VORLIEGENDER TEXT

Lübeck: „Neujahrskonzert“, Stefan Vladar & Philharmonisches Orchester der Hansestadt

© Andreas Ströbl

Bunt wie ein Hahnenschwanz sollte ein Cocktail sein – daher der Name für das Mixgetränk. Und mit einer farbenfrohen Mischung aus US-amerikanischen und europäischen Klängen startete Lübeck ins Musikjahr 2025 – wenn dies klingende Getränk in der Musik- und Kongreßhalle serviert wird und der Barkeeper Stefan Vladar heißt, kann eigentlich nichts schiefgehen.

Die wundervolle Geschichte, wie George Gershwin 1928 nach Wien kam, um die Witwe von Josef Strauß zu treffen, und ihm im Café Sacher erstmal seine Rhapsody in Blue entgegenschallte, erzählt Dramaturg Jens Ponath im Programmheft zum Neujahrskonzert 2025 in der Lübecker Musik- und Kongreßhalle. Auch daß Johann Strauß 1872 Walzer-Erfolge in Boston feierte, wird im Heft erwähnt, und das ist der Hintergrund des vielfältigen, atlantiküberspannenden Programms am 1. Januar des neuen Jahres.

AUFGABEN ZUR ÜBUNG
(1) Erkläre anhand des Berichts zum Lübecker Neujahrskonzert in ein bis drei Sätzen, warum das Konzertprogramm den Atlantik überspannt.
(2) Wie heißt laut dem Bericht zum Lübecker Neujahrskonzert der Dramaturg, der im Programmheft von Gershwins Besuch in Wien erzählt?
(3) Führe den Bericht zum Lübecker Neujahrskonzert nach seinem letzten Satz weiter.
Das Material hat eine andere Herkunft als der Bericht zum Lübecker Neujahrskonzert.

EINGABEDATEN
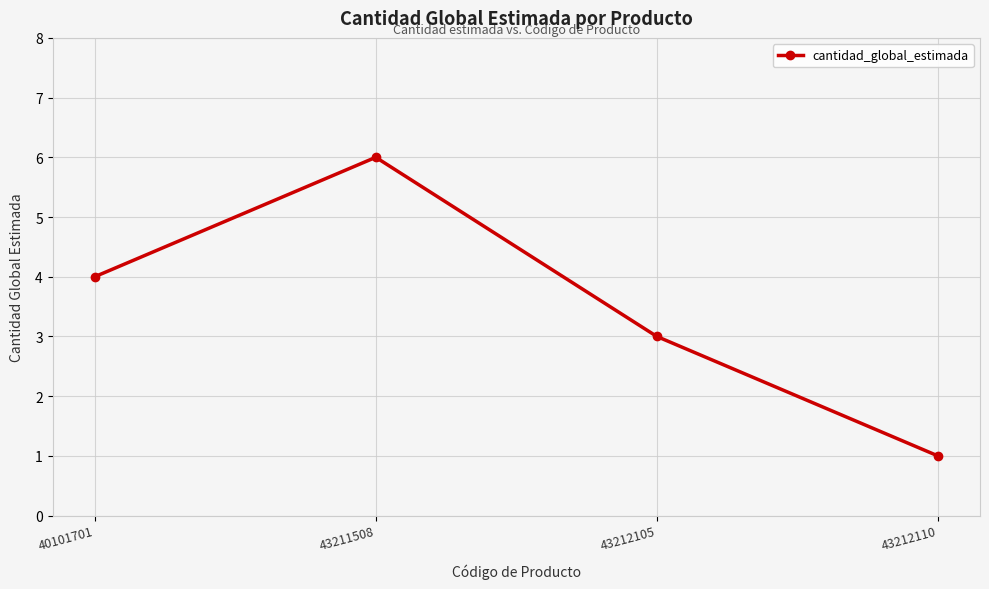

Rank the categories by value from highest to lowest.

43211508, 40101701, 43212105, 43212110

LÖSUNGEN DER REIHE NACH
(1) Das Programmheft erzählt, dass George Gershwin 1928 nach Wien kam, um die Witwe von Josef Strauß zu treffen, und dass Johann Strauß 1872 Walzer-Erfolge in Boston feierte. Diese Verbindungen zwischen Amerika und Europa bilden den Hintergrund des vielfältigen, atlantiküberspannenden Programms.

(2) Jens Ponath

(3)
Gershwins Cuban Ouverture verbindet in sich schon kubanische und US-amerikanische Elemente, was das klangliche Spektrum – der Begriff ist hier in all seiner regenbogenhaften Farbigkeit gemeint – hier noch erweiterte. Sah man sich im Publikum um, wippten oft die Köpfe zu den rasanten Rhythmen, wiedergegeben vom typisch lateinamerikanischen Schlagwerk. Das Philharmonische Orchester der Hansestadt Lübeck unter GMD Stefan Vladar eroberte sich mit der temperamentvollen Wiedergabe schlagartig die Herzen des Publikums und in der „MuK“ war es innerhalb von Sekunden um einige Grad wärmer geworden. Da hallten schon die ersten Jubelrufe durch den Saa.

Die Three Dance Episodes von Leonard Bernstein stammen aus seinem Musical On the Town, das den Jazz mit der europäischen Symphonik eines Tschaikowsky, Debussy oder Sibelius verbindet. Die kurzen und treffsicheren Nummern aus der Matrosen-Komödie bestechen durch humorvolle, jazzige bis Swing-artige Themen, die dann wieder in große Tongemälde wechseln, in einer warmen Atmosphäre mit seelenstreichelndem Küstenwind – und dann geht´s schon wieder in den Big Apple-Tanzschuppen! Die so leicht daher tanzenden Stücke sind rhythmisch hochanspruchsvoll, aber kein Problem für das makellos spielende Orchester, das jede Klangfarbe beherrscht, in den Solopartien wie in den Tutti-Passagen.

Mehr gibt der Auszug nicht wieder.